FINALE DU MONDIAL 2030: NON MONSIEUR LOUZAN, LE MAROC EST BIEN « LE CHOIX NATUREL », MALGRÉ LES GESTICULATIONS ESPAGNOLES

Les récentes déclarations du Président de la Fédération Royale Espagnole de Football (RFEF), Rafael Louzán, affirmant que la Finale de la Coupe du Monde 2030 se jouera en Espagne, relèvent davantage de la fanfaronnade politique que d’une décision institutionnelle actée. À ce stade, la FIFA n’a officiellement tranché ni le lieu de la finale, ni la répartition définitive des rencontres majeures de cette édition historique.

Certes, l’Espagne, tout juste désignée co-organisatrice du Mondial du centenaire aux côtés du Maroc et du Portugal, dispose d’une expérience reconnue dans l’organisation de grandes compétitions internationales. Mais cette expertise, aussi respectable soit-elle, ne saurait se substituer au processus décisionnel de la FIFA, qui demeure seule habilitée à attribuer la finale de la Coupe du monde 2030.

Contrairement aux affirmations péremptoires de Rafael Louzán, plusieurs médias espagnols de référence, dont Cadena SER, ont rapidement rappelé que la FIFA n’envisage aucune annonce définitive avant la Coupe du monde 2026. Une mise au point qui relativise fortement la portée de ces propos et confirme que la course à la finale reste totalement ouverte.
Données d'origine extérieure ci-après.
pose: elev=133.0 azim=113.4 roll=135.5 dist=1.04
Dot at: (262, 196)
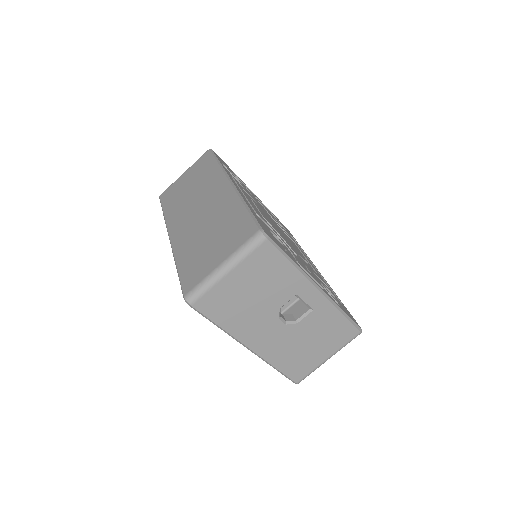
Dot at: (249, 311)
Dans ce contexte, le Maroc avance sans tapage mais avec des arguments concrets. Le Royaume est en train d’ériger ce qui sera, à son achèvement, le plus grand stade de football au monde, avec une capacité annoncée de 115 000 places. Une infrastructure hors normes, pensée selon les standards les plus élevés de la FIFA, et clairement dimensionnée pour accueillir une finale de Coupe du monde.
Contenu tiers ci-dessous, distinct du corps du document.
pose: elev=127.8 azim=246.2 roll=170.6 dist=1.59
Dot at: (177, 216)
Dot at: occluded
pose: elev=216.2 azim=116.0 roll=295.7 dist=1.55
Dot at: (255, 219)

Au-delà de la seule question du stade, le Maroc présente un projet global : modernisation accélérée des infrastructures sportives et de transport, expérience réussie dans l’organisation d’événements internationaux, stabilité institutionnelle et engagement politique fort au plus haut niveau de l’État. Autant d’éléments qui font du Royaume un candidat extrêmement sérieux, crédible et légitime pour accueillir le match le plus symbolique du Mondial 2030.

Les tentatives de minimisation, notamment par des références à des incidents isolés survenus lors d’événements sportifs passés, apparaissent d’autant plus maladroites qu’elles contrastent avec l’appréciation positive régulièrement exprimée par les instances internationales à l’égard de la dynamique sportive marocaine.

La Coupe du monde 2030, édition du centenaire, ne se résume pas à une question de prestige national. Elle doit incarner une vision, une projection vers l’avenir du football mondial. À ce titre, le Maroc ne revendique rien par déclaration, mais construit patiemment une candidature solide, structurée et conforme aux exigences de la FIFA.

En définitive, loin des annonces hâtives, une certitude s’impose : la finale du Mondial 2030 n’a pas encore de stade désigné. Et lorsque la FIFA tranchera, ce sont les faits, les infrastructures et la vision qui pèseront bien plus lourd que les effets de tribune.